**EXERCISE GOAL:** Repeat precisely the span of lines below that opens with the line containing "(IHC) of normal" and closes with the line containing "is an image", both included.

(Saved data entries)
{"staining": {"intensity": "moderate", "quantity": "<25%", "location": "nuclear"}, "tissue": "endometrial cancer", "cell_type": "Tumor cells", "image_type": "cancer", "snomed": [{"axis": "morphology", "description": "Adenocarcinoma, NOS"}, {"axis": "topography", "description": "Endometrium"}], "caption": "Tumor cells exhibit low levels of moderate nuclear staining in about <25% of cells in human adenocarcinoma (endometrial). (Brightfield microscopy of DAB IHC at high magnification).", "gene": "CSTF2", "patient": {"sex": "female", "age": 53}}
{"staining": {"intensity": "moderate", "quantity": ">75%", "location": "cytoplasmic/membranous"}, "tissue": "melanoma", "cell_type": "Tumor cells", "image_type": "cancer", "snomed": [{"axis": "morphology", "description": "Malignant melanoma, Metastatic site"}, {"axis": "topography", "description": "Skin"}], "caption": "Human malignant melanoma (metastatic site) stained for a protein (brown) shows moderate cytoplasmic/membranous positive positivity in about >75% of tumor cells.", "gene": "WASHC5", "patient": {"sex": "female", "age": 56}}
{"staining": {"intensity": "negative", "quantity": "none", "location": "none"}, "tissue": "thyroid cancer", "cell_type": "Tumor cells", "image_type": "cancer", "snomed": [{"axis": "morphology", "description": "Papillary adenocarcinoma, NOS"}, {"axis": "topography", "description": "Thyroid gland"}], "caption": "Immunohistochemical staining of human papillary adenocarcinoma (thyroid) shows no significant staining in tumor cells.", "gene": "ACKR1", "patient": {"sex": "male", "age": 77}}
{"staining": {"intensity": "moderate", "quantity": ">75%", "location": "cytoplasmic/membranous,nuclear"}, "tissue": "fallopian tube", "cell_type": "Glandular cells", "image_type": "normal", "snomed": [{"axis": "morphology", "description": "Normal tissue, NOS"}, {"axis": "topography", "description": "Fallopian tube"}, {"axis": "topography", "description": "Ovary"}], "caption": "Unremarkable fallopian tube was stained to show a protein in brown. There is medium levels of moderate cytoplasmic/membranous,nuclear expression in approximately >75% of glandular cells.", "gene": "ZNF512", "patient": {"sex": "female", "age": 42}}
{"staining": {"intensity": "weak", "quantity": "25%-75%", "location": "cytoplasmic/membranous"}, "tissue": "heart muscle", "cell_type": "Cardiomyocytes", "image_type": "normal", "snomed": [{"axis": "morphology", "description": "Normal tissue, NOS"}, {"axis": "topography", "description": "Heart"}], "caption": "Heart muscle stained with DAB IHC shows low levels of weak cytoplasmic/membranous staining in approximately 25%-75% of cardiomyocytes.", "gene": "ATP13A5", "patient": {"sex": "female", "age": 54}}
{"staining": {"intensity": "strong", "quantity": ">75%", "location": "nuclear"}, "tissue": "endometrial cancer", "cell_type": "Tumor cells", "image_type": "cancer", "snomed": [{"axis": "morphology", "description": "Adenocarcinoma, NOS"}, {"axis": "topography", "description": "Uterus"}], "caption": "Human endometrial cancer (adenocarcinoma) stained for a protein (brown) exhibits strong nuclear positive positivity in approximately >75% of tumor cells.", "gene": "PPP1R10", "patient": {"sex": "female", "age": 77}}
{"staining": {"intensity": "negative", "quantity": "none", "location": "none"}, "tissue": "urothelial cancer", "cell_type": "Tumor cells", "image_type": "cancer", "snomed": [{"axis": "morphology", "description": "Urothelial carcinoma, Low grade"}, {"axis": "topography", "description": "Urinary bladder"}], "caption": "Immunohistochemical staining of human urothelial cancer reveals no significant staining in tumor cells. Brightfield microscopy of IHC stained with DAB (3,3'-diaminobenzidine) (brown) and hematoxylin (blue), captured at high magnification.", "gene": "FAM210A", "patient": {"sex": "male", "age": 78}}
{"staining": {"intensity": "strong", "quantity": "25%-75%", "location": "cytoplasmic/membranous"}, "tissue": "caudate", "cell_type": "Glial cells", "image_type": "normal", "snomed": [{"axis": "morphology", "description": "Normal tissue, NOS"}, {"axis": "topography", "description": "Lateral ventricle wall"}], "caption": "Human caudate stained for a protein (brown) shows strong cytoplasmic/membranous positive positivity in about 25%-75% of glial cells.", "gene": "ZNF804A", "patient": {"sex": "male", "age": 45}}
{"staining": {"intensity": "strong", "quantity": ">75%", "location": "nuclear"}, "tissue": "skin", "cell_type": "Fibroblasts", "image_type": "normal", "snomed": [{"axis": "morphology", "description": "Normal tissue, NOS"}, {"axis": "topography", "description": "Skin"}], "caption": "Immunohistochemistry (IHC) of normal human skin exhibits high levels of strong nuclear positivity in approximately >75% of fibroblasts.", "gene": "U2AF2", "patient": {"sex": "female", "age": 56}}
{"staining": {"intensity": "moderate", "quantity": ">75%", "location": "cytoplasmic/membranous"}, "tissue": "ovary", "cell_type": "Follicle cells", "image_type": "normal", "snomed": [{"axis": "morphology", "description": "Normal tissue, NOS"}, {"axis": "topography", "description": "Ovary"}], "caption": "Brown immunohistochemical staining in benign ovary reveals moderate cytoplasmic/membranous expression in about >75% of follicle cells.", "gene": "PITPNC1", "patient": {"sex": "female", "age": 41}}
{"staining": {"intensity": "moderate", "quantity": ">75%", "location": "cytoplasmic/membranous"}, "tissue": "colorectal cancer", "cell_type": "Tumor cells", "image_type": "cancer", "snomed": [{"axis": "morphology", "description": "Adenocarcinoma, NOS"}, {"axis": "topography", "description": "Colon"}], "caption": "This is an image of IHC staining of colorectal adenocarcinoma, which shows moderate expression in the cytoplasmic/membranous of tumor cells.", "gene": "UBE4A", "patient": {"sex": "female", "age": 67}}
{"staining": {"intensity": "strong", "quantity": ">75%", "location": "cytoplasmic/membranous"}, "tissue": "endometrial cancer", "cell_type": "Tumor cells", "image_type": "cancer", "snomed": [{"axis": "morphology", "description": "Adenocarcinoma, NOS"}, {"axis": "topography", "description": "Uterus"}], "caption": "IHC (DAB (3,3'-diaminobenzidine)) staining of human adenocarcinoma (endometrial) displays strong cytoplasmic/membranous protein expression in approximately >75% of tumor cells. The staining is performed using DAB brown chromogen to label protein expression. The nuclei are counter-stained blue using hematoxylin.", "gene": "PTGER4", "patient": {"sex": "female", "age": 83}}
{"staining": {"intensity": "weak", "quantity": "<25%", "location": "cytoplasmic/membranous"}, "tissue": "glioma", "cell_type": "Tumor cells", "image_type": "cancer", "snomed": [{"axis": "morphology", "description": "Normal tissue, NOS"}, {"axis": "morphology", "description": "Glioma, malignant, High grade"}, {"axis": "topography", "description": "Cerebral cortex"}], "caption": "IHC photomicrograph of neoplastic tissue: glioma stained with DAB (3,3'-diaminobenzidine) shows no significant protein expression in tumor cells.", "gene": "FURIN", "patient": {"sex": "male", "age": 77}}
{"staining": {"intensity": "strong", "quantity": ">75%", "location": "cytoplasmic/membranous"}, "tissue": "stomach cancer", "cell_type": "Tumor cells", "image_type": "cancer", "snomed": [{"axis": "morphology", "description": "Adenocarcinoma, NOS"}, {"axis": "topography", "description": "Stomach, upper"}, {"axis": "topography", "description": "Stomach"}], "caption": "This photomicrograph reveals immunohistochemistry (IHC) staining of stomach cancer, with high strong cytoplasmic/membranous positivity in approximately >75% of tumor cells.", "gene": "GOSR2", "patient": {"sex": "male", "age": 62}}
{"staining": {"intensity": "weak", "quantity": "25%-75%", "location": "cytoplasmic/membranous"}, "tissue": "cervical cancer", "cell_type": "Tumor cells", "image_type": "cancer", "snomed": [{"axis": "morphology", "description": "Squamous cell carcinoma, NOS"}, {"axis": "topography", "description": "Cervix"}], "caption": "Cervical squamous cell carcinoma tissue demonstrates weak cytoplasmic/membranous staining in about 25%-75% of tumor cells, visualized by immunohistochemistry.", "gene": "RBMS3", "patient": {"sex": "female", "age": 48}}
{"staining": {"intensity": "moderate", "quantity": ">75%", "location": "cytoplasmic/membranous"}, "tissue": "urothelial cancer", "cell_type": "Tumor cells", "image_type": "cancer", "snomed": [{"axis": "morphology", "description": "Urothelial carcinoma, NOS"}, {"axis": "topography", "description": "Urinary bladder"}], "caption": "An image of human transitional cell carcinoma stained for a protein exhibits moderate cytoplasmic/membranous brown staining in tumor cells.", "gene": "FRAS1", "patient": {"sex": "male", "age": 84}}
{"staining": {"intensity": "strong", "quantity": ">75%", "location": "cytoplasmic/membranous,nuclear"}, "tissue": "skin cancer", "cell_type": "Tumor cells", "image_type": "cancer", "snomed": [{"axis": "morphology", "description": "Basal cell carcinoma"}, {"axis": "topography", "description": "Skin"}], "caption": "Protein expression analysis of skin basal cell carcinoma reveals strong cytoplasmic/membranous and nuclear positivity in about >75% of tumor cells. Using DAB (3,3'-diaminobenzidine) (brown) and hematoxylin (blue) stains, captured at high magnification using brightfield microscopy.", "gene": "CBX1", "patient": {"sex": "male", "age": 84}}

**ANSWER TO THIS PROBLEM:**
{"staining": {"intensity": "strong", "quantity": ">75%", "location": "nuclear"}, "tissue": "skin", "cell_type": "Fibroblasts", "image_type": "normal", "snomed": [{"axis": "morphology", "description": "Normal tissue, NOS"}, {"axis": "topography", "description": "Skin"}], "caption": "Immunohistochemistry (IHC) of normal human skin exhibits high levels of strong nuclear positivity in approximately >75% of fibroblasts.", "gene": "U2AF2", "patient": {"sex": "female", "age": 56}}
{"staining": {"intensity": "moderate", "quantity": ">75%", "location": "cytoplasmic/membranous"}, "tissue": "ovary", "cell_type": "Follicle cells", "image_type": "normal", "snomed": [{"axis": "morphology", "description": "Normal tissue, NOS"}, {"axis": "topography", "description": "Ovary"}], "caption": "Brown immunohistochemical staining in benign ovary reveals moderate cytoplasmic/membranous expression in about >75% of follicle cells.", "gene": "PITPNC1", "patient": {"sex": "female", "age": 41}}
{"staining": {"intensity": "moderate", "quantity": ">75%", "location": "cytoplasmic/membranous"}, "tissue": "colorectal cancer", "cell_type": "Tumor cells", "image_type": "cancer", "snomed": [{"axis": "morphology", "description": "Adenocarcinoma, NOS"}, {"axis": "topography", "description": "Colon"}], "caption": "This is an image of IHC staining of colorectal adenocarcinoma, which shows moderate expression in the cytoplasmic/membranous of tumor cells.", "gene": "UBE4A", "patient": {"sex": "female", "age": 67}}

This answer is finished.